## REQUIREMENT A:
Write out the notebook excerpt from "TypeError: unsupported operand" through "index** (element-wise operation)", and swap "vector" for "array" in that part.
## REQUIREMENT B:
Please copy every one of the transcribed rows below word for word, leaving out the picture.

## TEXT PROVIDED:
TypeError: unsupported operand type(s) for ** or pow(): 'list' and 'int'

---
- **`[PROBLEM]`**: Python `lists` do not support **vector** operations
- Our intention was that each element of the list would be operated by the **same index** (element-wise operation)
- But `lists` do not know how to do that
- **`[SOLUTION]`**: Numpy!

In [4]:
import numpy as np

np_height = np.array(height)
np_weight = np.array(weight)
np_height

array([1.5, 1.6, 1.7])

---
- Trying the same calculation as before...

In [5]:
np_weight / np_height**2

array([26.66666667, 27.34375   , 27.6816609 ])

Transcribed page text
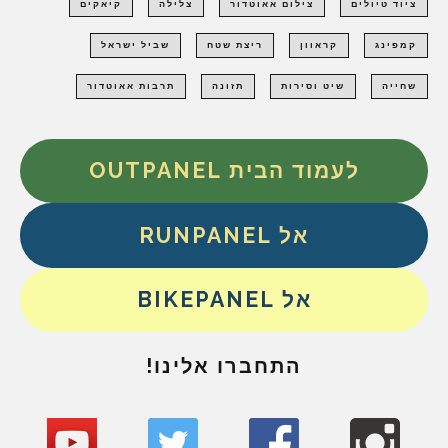
ציוד טיולים
צילום אאוטדור
צלילה
קיאקים
קמפינג
קראוון
ריצת שטח
שביל ישראל
שחייה
שיט וסירות
תזונה
תרבות אאוטדור
לעמוד הבית OUTPANEL
אל RUNPANEL
אל BIKEPANEL
התחברו אלינו!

## ANSWER A:
TypeError: unsupported operand type(s) for ** or pow(): 'list' and 'int'

---
- **`[PROBLEM]`**: Python `lists` do not support **array** operations
- Our intention was that each element of the list would be operated by the **same index** (element-wise operation)

## ANSWER B:
ציוד טיולים
צילום אאוטדור
צלילה
קיאקים
קמפינג
קראוון
ריצת שטח
שביל ישראל
שחייה
שיט וסירות
תזונה
תרבות אאוטדור
לעמוד הבית OUTPANEL
אל RUNPANEL
אל BIKEPANEL
התחברו אלינו!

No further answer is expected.